3) One of the most interesting interactions during our time in Tanzania was working with two 23 year old University of Dar es Salaam graduates in the MAdeA office. I was struck by several things. First was that they had almost no prospects for a decent job more than six months after their graduation.
4) NGOs provide the best jobs. The college graduates at MAdeA that we worked with were desperate to get in. They hire the top graduates and pay them a lot. But what happens when they leave eventually? It also drains talent out of other sectors. Corporations and governments just can’t compete. I think in an emerging economy you want your best learning business skills and starting companies. However, these NGOs are providing good training and solid jobs.
5) Management and leadership skill is seriously needed. I’m not sure how this can possibly happen though.

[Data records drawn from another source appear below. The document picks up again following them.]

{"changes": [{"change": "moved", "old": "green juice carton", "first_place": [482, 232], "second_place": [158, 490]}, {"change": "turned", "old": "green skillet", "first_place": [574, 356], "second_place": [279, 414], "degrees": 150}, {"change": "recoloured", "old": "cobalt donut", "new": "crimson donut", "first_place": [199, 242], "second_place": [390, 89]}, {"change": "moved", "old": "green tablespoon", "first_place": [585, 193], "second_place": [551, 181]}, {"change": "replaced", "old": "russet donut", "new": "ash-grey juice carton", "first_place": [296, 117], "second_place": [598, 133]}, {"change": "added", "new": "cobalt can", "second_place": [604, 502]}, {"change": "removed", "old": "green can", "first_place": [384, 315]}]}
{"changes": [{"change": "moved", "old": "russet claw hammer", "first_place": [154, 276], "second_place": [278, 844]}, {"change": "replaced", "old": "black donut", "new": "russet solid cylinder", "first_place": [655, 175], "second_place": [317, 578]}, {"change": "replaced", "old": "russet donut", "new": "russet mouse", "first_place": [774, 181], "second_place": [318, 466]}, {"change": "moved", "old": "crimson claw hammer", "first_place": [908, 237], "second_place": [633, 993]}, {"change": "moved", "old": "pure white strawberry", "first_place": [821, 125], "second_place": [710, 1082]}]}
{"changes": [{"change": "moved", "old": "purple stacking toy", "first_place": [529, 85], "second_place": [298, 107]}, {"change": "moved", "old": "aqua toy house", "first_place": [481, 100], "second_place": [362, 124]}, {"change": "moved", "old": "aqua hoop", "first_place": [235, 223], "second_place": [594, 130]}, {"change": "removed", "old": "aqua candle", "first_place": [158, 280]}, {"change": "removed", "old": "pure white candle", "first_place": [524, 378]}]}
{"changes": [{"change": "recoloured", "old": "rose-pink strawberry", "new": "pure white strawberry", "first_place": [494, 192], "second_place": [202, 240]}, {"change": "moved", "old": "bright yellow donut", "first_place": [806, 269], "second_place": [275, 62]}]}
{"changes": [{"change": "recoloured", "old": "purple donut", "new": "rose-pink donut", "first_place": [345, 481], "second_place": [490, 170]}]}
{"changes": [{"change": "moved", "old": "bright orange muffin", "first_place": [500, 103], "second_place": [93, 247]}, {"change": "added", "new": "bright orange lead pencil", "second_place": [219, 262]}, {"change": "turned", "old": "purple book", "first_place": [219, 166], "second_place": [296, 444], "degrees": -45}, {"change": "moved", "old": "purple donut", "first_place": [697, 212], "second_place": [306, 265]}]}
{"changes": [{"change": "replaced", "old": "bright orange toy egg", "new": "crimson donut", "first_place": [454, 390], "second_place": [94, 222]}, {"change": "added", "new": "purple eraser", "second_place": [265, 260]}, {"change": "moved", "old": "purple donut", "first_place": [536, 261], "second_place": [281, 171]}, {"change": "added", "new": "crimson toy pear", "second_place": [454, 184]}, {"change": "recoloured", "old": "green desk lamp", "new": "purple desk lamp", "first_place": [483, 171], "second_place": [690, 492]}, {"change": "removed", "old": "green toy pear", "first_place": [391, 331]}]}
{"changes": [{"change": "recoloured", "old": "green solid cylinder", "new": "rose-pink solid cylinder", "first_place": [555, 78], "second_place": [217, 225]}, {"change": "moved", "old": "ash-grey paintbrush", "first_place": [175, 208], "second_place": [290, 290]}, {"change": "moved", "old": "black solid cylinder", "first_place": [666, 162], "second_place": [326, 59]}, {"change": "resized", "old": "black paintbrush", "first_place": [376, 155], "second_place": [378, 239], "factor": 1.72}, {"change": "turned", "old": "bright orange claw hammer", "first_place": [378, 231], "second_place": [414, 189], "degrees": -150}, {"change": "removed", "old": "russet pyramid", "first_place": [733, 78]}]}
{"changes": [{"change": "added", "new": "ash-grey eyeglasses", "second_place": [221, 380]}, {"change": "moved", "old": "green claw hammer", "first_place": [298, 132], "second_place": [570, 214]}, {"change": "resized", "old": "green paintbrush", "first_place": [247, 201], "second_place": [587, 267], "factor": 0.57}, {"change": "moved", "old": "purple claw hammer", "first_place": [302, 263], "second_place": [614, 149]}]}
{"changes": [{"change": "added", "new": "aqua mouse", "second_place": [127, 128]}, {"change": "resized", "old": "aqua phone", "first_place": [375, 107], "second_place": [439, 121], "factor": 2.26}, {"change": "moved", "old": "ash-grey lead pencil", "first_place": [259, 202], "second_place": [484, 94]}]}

6) Perhaps before management, what is needed are systematic and analytics thinkers. This is probably due to the education system.
The Hope and the Danger of Microfinance
MAdeA wanted to use a microfinance model (really charity couched as a “revolving fund” that had little chance of “revolving”.) Governments and NGOs are selling microfinance as if it can cure all ails in the developing world. I have some real concern about this. First off, economically there are some microfinance just cannot help. Very few microfinance models can help those who do not already have access to capital to start a business, since the most successful models manage risk in such a way that prevents those who do not have businesses.
Unfortunately, this is a dangerous thought to have. These organizations like the required ability to run a program and do not have appropriate financing. Furthermore, MAdeA’s goal is to help the poorest of the poor. This includes people with HIV who can work only intermittently or not at all, and people in areas where there is simply no local economy to start viable business that will survive the time it takes to pay back a loan. In order to offer these people a loan from a revolving fund, interest rates would have to be in the hundreds of percent. Remember, it is not the case that any credit is better than no credit. Give someone a really high interest loan and you are hurting them. Either that or you are giving them a cash grant since there is no way they will pay it back.
Local NGOs in Africa are in the strange position in that they have to deal with almost everything. MAdeA’s focus was women victims of domestic violence and sexual assault. However, working in this poor area of Dar meant that they also had to deal with AIDS, lack of education, lack of jobs, tuberculosis, malaria and drug/alcohol abuse. However, these can all be linked to one overarching problem – poverty. Thus the microfinance thrust. However, the very bottom of the pyramid – the sick, the truly marginalized, cannot be empowered in this way without some very specific circumstances. A deep well of resources, a new market and resourceful management is needed at a minimum. MadeA as a small CBO simply could not offer this.
Six months in Tanzania challenged my eternal optimism. This was a real, gritty experience of Africa at its worst (and at its best, since I went to Kilimanjaro and Zanzibar). It seemed at times that the cycle of poverty of suffering was unbreakable. At times, it seemed like we weren’t getting through to MAdeA leadership, and that our bounty of deliverables (marketing materials, website, revised strategy, project description, so on and so forth) would go unused.
It was incredibly rewarding to hear over the past three weeks from our client (and our American friend who is a volunteer there and reports back to us regularly) that the impact has been noticeable in significant.